It's funny, given that a primary complaint of Chrome from web developers has been that they constantly move at a breakneck pace with new standards and regularly push out new policies without sufficient developer discussion or thought about the possible issues their changes will introduce. See the entire web audio debacle.
It's almost like Google is a lot more scared of breaking ads than they are of breaking other parts of the web. :)
You can opt into blocking third party cookies now.
> Select Settings > Site Settings > Cookies and site data.
> Select Block third-party cookies.
For quick access, you can copy/paste this into the Omnibar:
chrome://settings/cookies
Just turned it on myself. Thank you, OP!
It's like an addict who tells themselves "I need to quit sometime" but constantly puts off actually quitting.
Google Drive itself uses third-party cookies. You can't download files from Google Drive without enabling them, for some reason.
Are you saying you can't download files from Google Drive in the default Safari configuration?
I don't use Safari or any AppleWare but I disable 3rd party cookies in Chrome and I can't download files from Google Drive unless I temporarily enable it.
I just tried it:
* On Safari it works correctly with default settings.
* On Chrome with third party cookies disabled it doesn't work and takes you to https://support.google.com/drive/answer/2423534
I poked around in dev tools, and it looks like what's happening is in serving to Safari it gives a download link that includes authentication information, but when serving to Chrome it doesn't. Perhaps because it's expecting to get third party cookies?
My guess is that they rolled out special handling for Safari when it started blocking third-party cookies by default, which will eventually make its way to all browsers?
(Disclosure: I work on ads at Google, speaking only for myself)
Hm. Maybe I can just spoof my user-agent as Safari when using Google drive.
Kind of ironic that I need to spoof as non-Google device to use a Google product with a Google browser.
Was the delay caused by between Chrome and Ads teams not aligning on privacy sandbox APIs?
I think many people will agree that this is just terrible engineering and there are many ways to authenticate users who download files without the use of 3rd-party cookies. Literally every other cloud storage provider was able to figure that one out.
We've seen this over and over in tech. The spotlight is focused on it, so they hide away and bring it back at a later date, likely with a rebranding and hope no one notices or causes a scene.
Sounds like a great reason for everyone to stop using Chrome. This is a capability that's been in Firefox and Safari for awhile now.
We're getting back to a point where the dominant browser is focused on rent-extraction over user-focused design and features, and alternatives are superior in pretty much every way other than bug-compat with the dominant browser (e.g. same thing we had in the IE6 days).
There's no reason anyone who's technically inclined should be using Chrome as a daily-driver at this point. Their interference in ad-blocker extensions should have been enough, this should be the nail in the coffin.
Chrome still lets you block third party cookies. Not with an extension or some low level tweak; it's just in the settings.
Is there a use case for third party cookies outside of ad tracking? I’ve had it disabled for years and don’t recall it breaking any website I actually care to use.
########################################
Reproduce the cookie discussion from "Kind of ironic" up to and including "privacy sandbox APIs?", changing "ironic" to "odd". Base your work solely on the cookie discussion.

- **INFORMATION**:
########################################
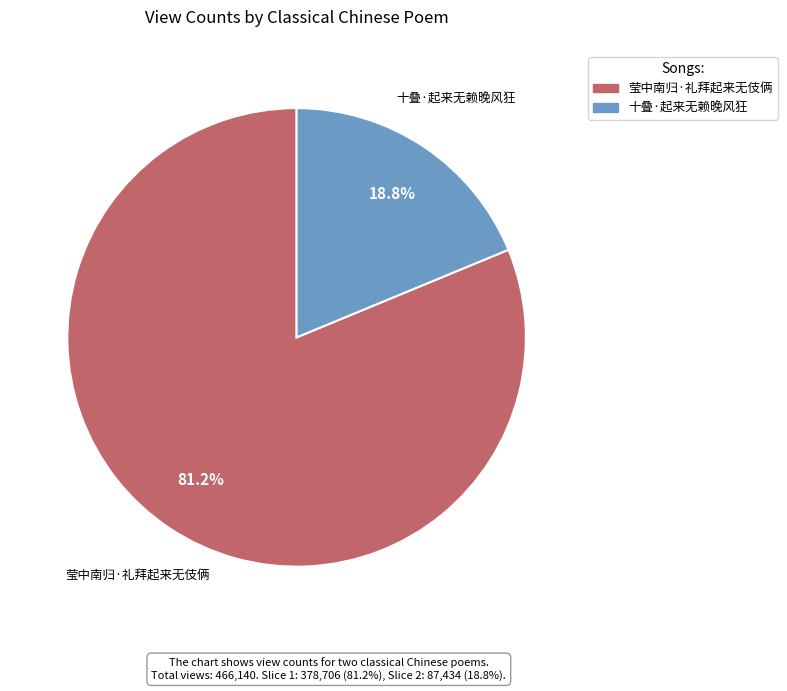

What percentage do 十叠·起来无赖晚风狂 and 莹中南归·礼拜起来无伎俩 together represent?

100.0%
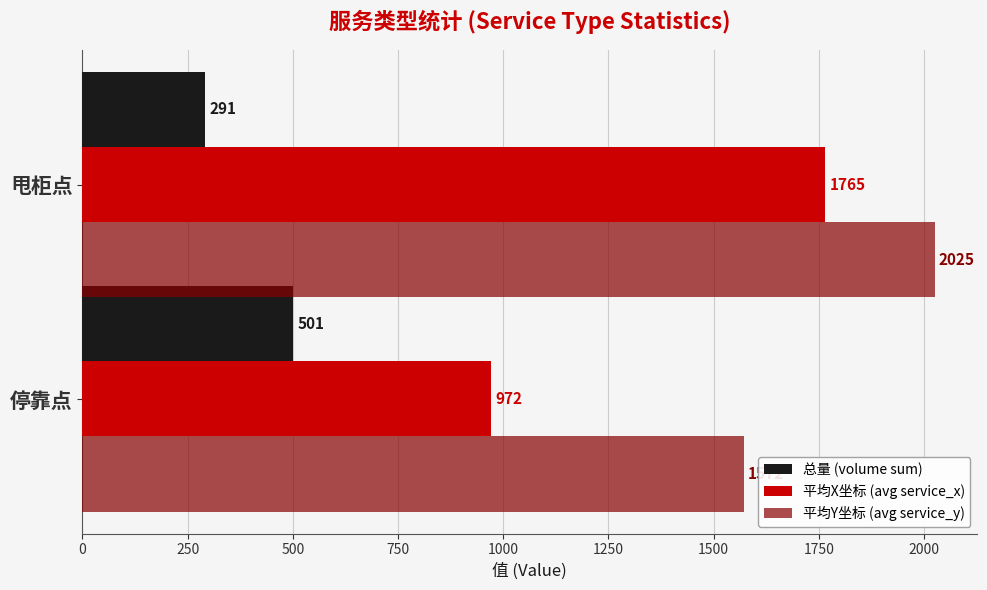

Which series has the largest range (max minus min)?

平均X坐标 (avg service_x)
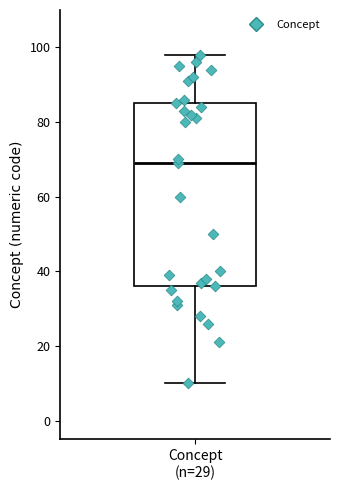

Where is the lower edge of the box for Concept (n=29) on the y-axis? The values are not printed on the chart, so give them approximately, as read against the axis.

36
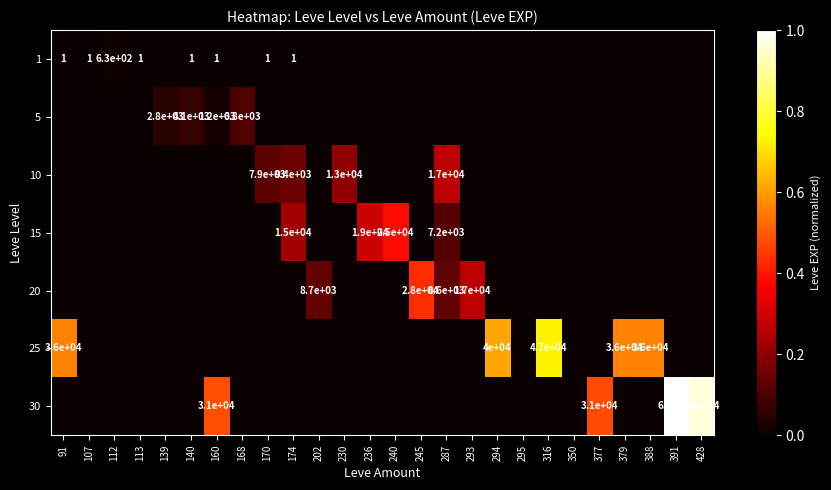

True or false: 20 has a value of 45593 at 245.

False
########################################
- **REPLY**:
Kind of odd that I need to spoof as non-Google device to use a Google product with a Google browser.
Was the delay caused by between Chrome and Ads teams not aligning on privacy sandbox APIs?